:: Page layout parsing data ::

=====

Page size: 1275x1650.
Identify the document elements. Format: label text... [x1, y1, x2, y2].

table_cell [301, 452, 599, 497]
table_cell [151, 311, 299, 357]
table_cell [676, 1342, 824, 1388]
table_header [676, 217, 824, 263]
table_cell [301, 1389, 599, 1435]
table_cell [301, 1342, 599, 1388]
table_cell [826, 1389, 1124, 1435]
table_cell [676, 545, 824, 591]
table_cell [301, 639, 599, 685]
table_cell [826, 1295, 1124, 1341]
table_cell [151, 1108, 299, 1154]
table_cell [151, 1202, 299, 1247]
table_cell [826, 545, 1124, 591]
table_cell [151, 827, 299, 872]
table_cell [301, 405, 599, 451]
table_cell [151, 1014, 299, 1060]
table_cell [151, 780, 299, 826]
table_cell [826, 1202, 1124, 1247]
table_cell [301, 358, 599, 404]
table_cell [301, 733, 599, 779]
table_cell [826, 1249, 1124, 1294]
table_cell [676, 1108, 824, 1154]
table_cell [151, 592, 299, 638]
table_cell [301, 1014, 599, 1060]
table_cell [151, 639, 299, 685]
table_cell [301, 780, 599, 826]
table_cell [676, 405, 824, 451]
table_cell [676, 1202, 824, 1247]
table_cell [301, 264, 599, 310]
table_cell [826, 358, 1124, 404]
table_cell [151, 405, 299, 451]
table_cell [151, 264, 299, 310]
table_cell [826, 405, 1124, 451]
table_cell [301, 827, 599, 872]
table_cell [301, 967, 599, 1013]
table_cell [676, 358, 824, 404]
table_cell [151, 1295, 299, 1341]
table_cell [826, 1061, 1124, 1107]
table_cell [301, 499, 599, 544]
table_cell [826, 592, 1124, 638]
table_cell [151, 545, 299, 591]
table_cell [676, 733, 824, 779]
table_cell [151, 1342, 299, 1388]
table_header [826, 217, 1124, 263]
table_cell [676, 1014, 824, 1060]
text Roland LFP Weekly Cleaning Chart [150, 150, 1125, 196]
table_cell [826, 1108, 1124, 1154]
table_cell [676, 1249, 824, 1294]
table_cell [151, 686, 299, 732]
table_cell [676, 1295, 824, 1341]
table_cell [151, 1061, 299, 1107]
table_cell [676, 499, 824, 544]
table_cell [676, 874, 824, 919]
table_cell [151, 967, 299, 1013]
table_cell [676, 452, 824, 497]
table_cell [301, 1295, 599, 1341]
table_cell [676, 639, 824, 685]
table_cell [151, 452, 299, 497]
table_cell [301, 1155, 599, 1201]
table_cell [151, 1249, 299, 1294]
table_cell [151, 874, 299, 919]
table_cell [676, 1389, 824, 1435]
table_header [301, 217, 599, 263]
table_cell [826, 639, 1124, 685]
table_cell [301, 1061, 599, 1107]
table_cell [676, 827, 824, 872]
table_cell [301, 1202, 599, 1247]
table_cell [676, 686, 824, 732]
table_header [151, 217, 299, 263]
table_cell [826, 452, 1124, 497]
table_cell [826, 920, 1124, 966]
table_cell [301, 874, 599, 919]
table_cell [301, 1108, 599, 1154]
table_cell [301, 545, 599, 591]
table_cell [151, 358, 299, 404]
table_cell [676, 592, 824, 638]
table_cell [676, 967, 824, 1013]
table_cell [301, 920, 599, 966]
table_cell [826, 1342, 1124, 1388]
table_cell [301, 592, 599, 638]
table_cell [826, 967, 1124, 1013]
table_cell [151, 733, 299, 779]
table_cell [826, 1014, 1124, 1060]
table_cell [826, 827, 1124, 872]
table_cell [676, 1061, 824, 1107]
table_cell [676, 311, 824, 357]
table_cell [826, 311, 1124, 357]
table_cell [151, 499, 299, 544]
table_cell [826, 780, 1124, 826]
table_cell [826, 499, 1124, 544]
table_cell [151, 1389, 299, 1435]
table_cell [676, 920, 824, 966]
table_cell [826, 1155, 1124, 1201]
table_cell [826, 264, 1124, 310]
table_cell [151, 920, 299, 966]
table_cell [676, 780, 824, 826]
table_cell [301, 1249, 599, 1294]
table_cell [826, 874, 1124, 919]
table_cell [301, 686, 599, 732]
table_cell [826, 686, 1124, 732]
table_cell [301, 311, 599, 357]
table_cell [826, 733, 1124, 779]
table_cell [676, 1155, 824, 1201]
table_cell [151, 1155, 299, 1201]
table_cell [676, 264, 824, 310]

=====

:: Task instructions ::
Each of the entries above should be written out again exactly.

:: The answer ::
Page size: 1275x1650.
Identify the document elements. Format: label text... [x1, y1, x2, y2].

table_cell [301, 452, 599, 497]
table_cell [151, 311, 299, 357]
table_cell [676, 1342, 824, 1388]
table_header [676, 217, 824, 263]
table_cell [301, 1389, 599, 1435]
table_cell [301, 1342, 599, 1388]
table_cell [826, 1389, 1124, 1435]
table_cell [676, 545, 824, 591]
table_cell [301, 639, 599, 685]
table_cell [826, 1295, 1124, 1341]
table_cell [151, 1108, 299, 1154]
table_cell [151, 1202, 299, 1247]
table_cell [826, 545, 1124, 591]
table_cell [151, 827, 299, 872]
table_cell [301, 405, 599, 451]
table_cell [151, 1014, 299, 1060]
table_cell [151, 780, 299, 826]
table_cell [826, 1202, 1124, 1247]
table_cell [301, 358, 599, 404]
table_cell [301, 733, 599, 779]
table_cell [826, 1249, 1124, 1294]
table_cell [676, 1108, 824, 1154]
table_cell [151, 592, 299, 638]
table_cell [301, 1014, 599, 1060]
table_cell [151, 639, 299, 685]
table_cell [301, 780, 599, 826]
table_cell [676, 405, 824, 451]
table_cell [676, 1202, 824, 1247]
table_cell [301, 264, 599, 310]
table_cell [826, 358, 1124, 404]
table_cell [151, 405, 299, 451]
table_cell [151, 264, 299, 310]
table_cell [826, 405, 1124, 451]
table_cell [301, 827, 599, 872]
table_cell [301, 967, 599, 1013]
table_cell [676, 358, 824, 404]
table_cell [151, 1295, 299, 1341]
table_cell [826, 1061, 1124, 1107]
table_cell [301, 499, 599, 544]
table_cell [826, 592, 1124, 638]
table_cell [151, 545, 299, 591]
table_cell [676, 733, 824, 779]
table_cell [151, 1342, 299, 1388]
table_header [826, 217, 1124, 263]
table_cell [676, 1014, 824, 1060]
text Roland LFP Weekly Cleaning Chart [150, 150, 1125, 196]
table_cell [826, 1108, 1124, 1154]
table_cell [676, 1249, 824, 1294]
table_cell [151, 686, 299, 732]
table_cell [676, 1295, 824, 1341]
table_cell [151, 1061, 299, 1107]
table_cell [676, 499, 824, 544]
table_cell [676, 874, 824, 919]
table_cell [151, 967, 299, 1013]
table_cell [676, 452, 824, 497]
table_cell [301, 1295, 599, 1341]
table_cell [676, 639, 824, 685]
table_cell [151, 452, 299, 497]
table_cell [301, 1155, 599, 1201]
table_cell [151, 1249, 299, 1294]
table_cell [151, 874, 299, 919]
table_cell [676, 1389, 824, 1435]
table_header [301, 217, 599, 263]
table_cell [826, 639, 1124, 685]
table_cell [301, 1061, 599, 1107]
table_cell [676, 827, 824, 872]
table_cell [301, 1202, 599, 1247]
table_cell [676, 686, 824, 732]
table_header [151, 217, 299, 263]
table_cell [826, 452, 1124, 497]
table_cell [826, 920, 1124, 966]
table_cell [301, 874, 599, 919]
table_cell [301, 1108, 599, 1154]
table_cell [301, 545, 599, 591]
table_cell [151, 358, 299, 404]
table_cell [676, 592, 824, 638]
table_cell [676, 967, 824, 1013]
table_cell [301, 920, 599, 966]
table_cell [826, 1342, 1124, 1388]
table_cell [301, 592, 599, 638]
table_cell [826, 967, 1124, 1013]
table_cell [151, 733, 299, 779]
table_cell [826, 1014, 1124, 1060]
table_cell [826, 827, 1124, 872]
table_cell [676, 1061, 824, 1107]
table_cell [676, 311, 824, 357]
table_cell [826, 311, 1124, 357]
table_cell [151, 499, 299, 544]
table_cell [826, 780, 1124, 826]
table_cell [826, 499, 1124, 544]
table_cell [151, 1389, 299, 1435]
table_cell [676, 920, 824, 966]
table_cell [826, 1155, 1124, 1201]
table_cell [826, 264, 1124, 310]
table_cell [151, 920, 299, 966]
table_cell [676, 780, 824, 826]
table_cell [301, 1249, 599, 1294]
table_cell [826, 874, 1124, 919]
table_cell [301, 686, 599, 732]
table_cell [826, 686, 1124, 732]
table_cell [301, 311, 599, 357]
table_cell [826, 733, 1124, 779]
table_cell [676, 1155, 824, 1201]
table_cell [151, 1155, 299, 1201]
table_cell [676, 264, 824, 310]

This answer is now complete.